“Wicked,” still defying gravity, at the Marcus Center
The touring company fits perfectly into Stephen Schwartz's now-classic musical, and shouldn't be missed while it's in Milwaukee.
There’s not many musicals that are able to pull off the collection of magic tricks Wicked has accomplished. For one, it’s lasted almost 10 years on Broadway, a feat only a dozen or so others have pulled off. Better still, it’s a successful adaptation of an admittedly complex and hard-to-adapt source material, Gregory Maguire’s epic fantasy novel of the same name.
Wicked is one of the few musicals I’ve come across where most everyone I mention it to knows the basic outlines even if they haven’t seen it – which makes sense, as it’s a simple, heavily marketed premise: The show follows L. Frank Baum’s Glinda the Good and the Wicked Witch of the West, from The Wonderful Wizard of Oz, in the time before the events of that story.
A good story needs good storytellers, and those are in no short supply. The most important pair are Glinda and Elphaba, the future Wicked Witch, who must be played by actresses with as much charisma and spark together as they have apart. By and large, those actresses – Hayley Podschun as Glinda, Jennifer Dinoia as Elphaba – succeed, inhabiting these big, big roles and making them their own.
We see Podschun first, in the jubilant prologue celebrating the witch’s death, but it’s not until we get into Glinda and Elphaba’s boarding school days that she blossoms. Podschun has two weapons: a warm, melodic voice that makes her frequent forays into Glinda’s high register less shrill, and a gift for physicality that she can use to prompt extra laughs or simply augment the quality of her performance. It’s an arsenal she best fuses together in her signature song, “Popular” (although she also sells the hell out of “Thank Goodness” in the second act). Podschun doesn’t have the technical precision to recreate the iconic recording of the song by its original caretaker, Kristin Chenoweth, so she does it one better, eschewing a pitch-perfect recreation for her own take, which relies more on girlish slapstick and playfulness than performing the song for its own sake – a much appreciated change, in my opinion.

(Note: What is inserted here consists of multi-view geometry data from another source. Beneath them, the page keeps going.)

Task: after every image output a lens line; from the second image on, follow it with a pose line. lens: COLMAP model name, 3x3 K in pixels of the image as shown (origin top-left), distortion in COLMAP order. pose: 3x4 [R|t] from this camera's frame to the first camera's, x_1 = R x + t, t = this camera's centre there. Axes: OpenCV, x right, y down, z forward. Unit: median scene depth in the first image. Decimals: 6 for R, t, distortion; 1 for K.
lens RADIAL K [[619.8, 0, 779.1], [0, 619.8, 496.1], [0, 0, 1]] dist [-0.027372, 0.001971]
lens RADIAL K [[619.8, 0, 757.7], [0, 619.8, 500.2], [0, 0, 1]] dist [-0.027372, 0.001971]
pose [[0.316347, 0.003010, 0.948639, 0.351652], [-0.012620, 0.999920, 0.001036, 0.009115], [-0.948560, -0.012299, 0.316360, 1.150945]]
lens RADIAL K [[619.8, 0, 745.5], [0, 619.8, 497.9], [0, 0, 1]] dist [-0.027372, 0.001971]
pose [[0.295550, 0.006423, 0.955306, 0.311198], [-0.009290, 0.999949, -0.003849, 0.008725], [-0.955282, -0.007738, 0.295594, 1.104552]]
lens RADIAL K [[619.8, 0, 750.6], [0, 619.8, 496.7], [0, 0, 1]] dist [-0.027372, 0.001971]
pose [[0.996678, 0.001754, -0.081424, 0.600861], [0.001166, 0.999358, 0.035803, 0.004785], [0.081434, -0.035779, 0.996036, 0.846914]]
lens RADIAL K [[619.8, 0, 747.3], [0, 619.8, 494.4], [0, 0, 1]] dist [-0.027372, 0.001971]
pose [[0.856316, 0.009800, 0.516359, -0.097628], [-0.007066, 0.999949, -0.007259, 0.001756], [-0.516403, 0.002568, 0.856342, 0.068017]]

Dinoia plays Elphaba much, much simpler, and I love it. On a meta level, it’s a difference that calls attention to the dichotomy of the play – Wicked’s remembered for the big spectacle moments, like the dramatic opening scene where Glinda flies in by bubble or the reveal of the Emerald City in “One Short Day,” but its absolute greatest moments happen on nearly bare stages, actors standing alone or in groups of one or two.
Dinoia gets her chance to embrace that simplicity often in the show, absolutely slaying her opening song, “The Wizard and I” and later applying the same method to ”I’m Not That Girl” and even the beginnings of “Defying Gravity,” before the song ramps up into finale mode. In fact, perhaps the only time I wasn’t thrilled with her vocal performances was in “No Good Deed,” where Dinoia takes the simplest melody she’s given and gives it ornamentations that diffuse the song’s anger and momentum little by little.
One of Wicked’s few structural flaws is that it spends so much time fixating on the Glinda-Elphaba relationship that its supporting cast feels almost incidental, and David Nathan Perlow, as mutual love interest Fiyero, and Zarah Mahler, as Elphaba’s wheelchair-bound sister Nessarose, proved why that’s truly a travesty.
Fiyero only gets two musical moments in the show, his sudden appearance for “Dancing Through Life” and his romantic duet with Elphaba, “As Long As You’re Mine.” Perlow handily dispatches the first, with an instant snobbery that amuses and yet somehow suggests his later growth, and pairs exceedingly well with Dinoia on the second. (As a side note, that duet is exceedingly more impressive now that I have a better understanding of how difficult it is to sing well while kneeling, as the song is traditionally staged. Bravo.)
Nessarose is even more unfairly set aside, getting bits of ensemble songs and a solo that isn’t even included on the original cast album. But Mahler didn’t just remind me why I was so sad not to hear “The Wicked Witch of the East” – she took a radically different approach to the part than I recall, playing Nessa with a scarcely controlled rage and gift for emotional manipulation that much better explains why she holds onto her reluctant lover Boq so tight, and why she ends up as a dictator of Munchkinland by the second act. It’s a brilliant decision, and Mahler has the spark necessary to achieve it.
As with any production of any play, there’s a flaw here or there I could elaborate on, but not a one should scare you away from this production. Wicked is too big a show to never return to Milwaukee again – it was just here in 2010 – so in a certain sense it’s not can’t-miss theater. But don’t miss it. This isn’t a show you’re only going to want to see once in your life, and there’s no time more wonderful than the present.